The current flurry about the increasingly miserable food situation is kind of odd. After all, hunger has its permanent place in the modern world, is regularly brought into the headlines by humanitarian organizations on public holidays, is entrusted to private charity, and just as regularly taken off the agenda in favor of other topics. Nor has this particular conflict, which is centered on the price of food and arouses the current indignation, come into the world in the year 2008. Millions of people — redundant figures of the global market economy — have long since had trouble paying for their food. Statistical data exist aplenty, and are pulled out again in view of current events, as to how many millions of “households” in how many countries spend their “income” for the most part on food. Even the insight that “anyone who survives on less than a dollar can hardly feed himself, even in the face of smaller price increases” could have been had earlier.
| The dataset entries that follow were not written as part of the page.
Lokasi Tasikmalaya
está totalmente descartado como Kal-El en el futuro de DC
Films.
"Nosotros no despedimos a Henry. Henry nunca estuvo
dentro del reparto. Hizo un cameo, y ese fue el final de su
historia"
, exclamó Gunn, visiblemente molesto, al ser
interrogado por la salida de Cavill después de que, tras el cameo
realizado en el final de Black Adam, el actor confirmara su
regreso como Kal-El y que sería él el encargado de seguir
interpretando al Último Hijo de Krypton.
Political powers and the business people empowered by them “grab land” — this is hardly news. Tapping natural resources in any part of the world is a matter of fact. Developing and exploiting mineral resources requires land rights, on which claims are laid. The cultivation of crops in regions privileged by nature characterizes the modern form of agriculture practiced and propagated by North American and European multinationals. Running plantations requires a sufficient supply of water and extensive land, roads, and ports at one’s disposal. The transportation of liquid and gaseous energy resources to the centers of capitalism, which uses and markets them, requires a global system of pipelines, for which entire states are defined and treated as transit territories. “Land grabbing” takes place all the time for all these cross-border politico-economic needs. And as a further rule, money is paid whenever land under foreign dominion is acquired — proof of a ‘fair deal.’ The current “battle over the Arctic” and over sea beds that have a rich potential in natural resources but no owners also shows that intentions to annex territory politically are not dying out at all — they still belong to the national rights that states both claim and deny each other.